__Directions for this task__
What you write should be an exact copy of the material, from its first line through the line containing "of unremarkable human".

===== Given information =====

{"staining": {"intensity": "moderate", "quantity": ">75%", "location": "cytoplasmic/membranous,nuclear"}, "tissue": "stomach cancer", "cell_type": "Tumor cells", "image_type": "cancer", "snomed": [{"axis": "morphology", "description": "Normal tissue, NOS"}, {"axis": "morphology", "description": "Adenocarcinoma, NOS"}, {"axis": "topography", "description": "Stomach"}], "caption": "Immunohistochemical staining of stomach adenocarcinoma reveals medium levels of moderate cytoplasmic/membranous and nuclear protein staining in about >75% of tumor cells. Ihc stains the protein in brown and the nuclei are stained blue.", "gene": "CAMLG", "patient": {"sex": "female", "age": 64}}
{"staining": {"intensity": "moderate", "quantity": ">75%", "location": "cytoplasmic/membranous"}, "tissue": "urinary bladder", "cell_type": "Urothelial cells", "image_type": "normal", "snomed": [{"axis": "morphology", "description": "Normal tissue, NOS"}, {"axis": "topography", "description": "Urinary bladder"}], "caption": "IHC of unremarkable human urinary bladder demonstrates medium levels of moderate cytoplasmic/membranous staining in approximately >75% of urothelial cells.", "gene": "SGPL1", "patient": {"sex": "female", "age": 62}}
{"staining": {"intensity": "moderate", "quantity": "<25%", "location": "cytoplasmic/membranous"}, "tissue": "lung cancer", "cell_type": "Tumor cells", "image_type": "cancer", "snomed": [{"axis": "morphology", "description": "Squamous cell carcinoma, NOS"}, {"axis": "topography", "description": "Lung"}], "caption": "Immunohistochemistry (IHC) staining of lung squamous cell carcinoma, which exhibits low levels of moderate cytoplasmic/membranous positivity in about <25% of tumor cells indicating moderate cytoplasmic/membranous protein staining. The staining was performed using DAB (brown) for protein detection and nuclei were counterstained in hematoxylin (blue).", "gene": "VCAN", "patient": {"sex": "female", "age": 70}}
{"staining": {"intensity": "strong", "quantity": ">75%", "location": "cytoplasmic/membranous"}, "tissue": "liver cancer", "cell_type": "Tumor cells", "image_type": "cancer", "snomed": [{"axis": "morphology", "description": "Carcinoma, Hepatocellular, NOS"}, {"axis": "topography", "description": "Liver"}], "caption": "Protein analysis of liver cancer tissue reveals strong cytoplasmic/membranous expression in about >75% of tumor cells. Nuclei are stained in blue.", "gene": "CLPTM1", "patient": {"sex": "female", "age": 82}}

=====

__Reply__
{"staining": {"intensity": "moderate", "quantity": ">75%", "location": "cytoplasmic/membranous,nuclear"}, "tissue": "stomach cancer", "cell_type": "Tumor cells", "image_type": "cancer", "snomed": [{"axis": "morphology", "description": "Normal tissue, NOS"}, {"axis": "morphology", "description": "Adenocarcinoma, NOS"}, {"axis": "topography", "description": "Stomach"}], "caption": "Immunohistochemical staining of stomach adenocarcinoma reveals medium levels of moderate cytoplasmic/membranous and nuclear protein staining in about >75% of tumor cells. Ihc stains the protein in brown and the nuclei are stained blue.", "gene": "CAMLG", "patient": {"sex": "female", "age": 64}}
{"staining": {"intensity": "moderate", "quantity": ">75%", "location": "cytoplasmic/membranous"}, "tissue": "urinary bladder", "cell_type": "Urothelial cells", "image_type": "normal", "snomed": [{"axis": "morphology", "description": "Normal tissue, NOS"}, {"axis": "topography", "description": "Urinary bladder"}], "caption": "IHC of unremarkable human urinary bladder demonstrates medium levels of moderate cytoplasmic/membranous staining in approximately >75% of urothelial cells.", "gene": "SGPL1", "patient": {"sex": "female", "age": 62}}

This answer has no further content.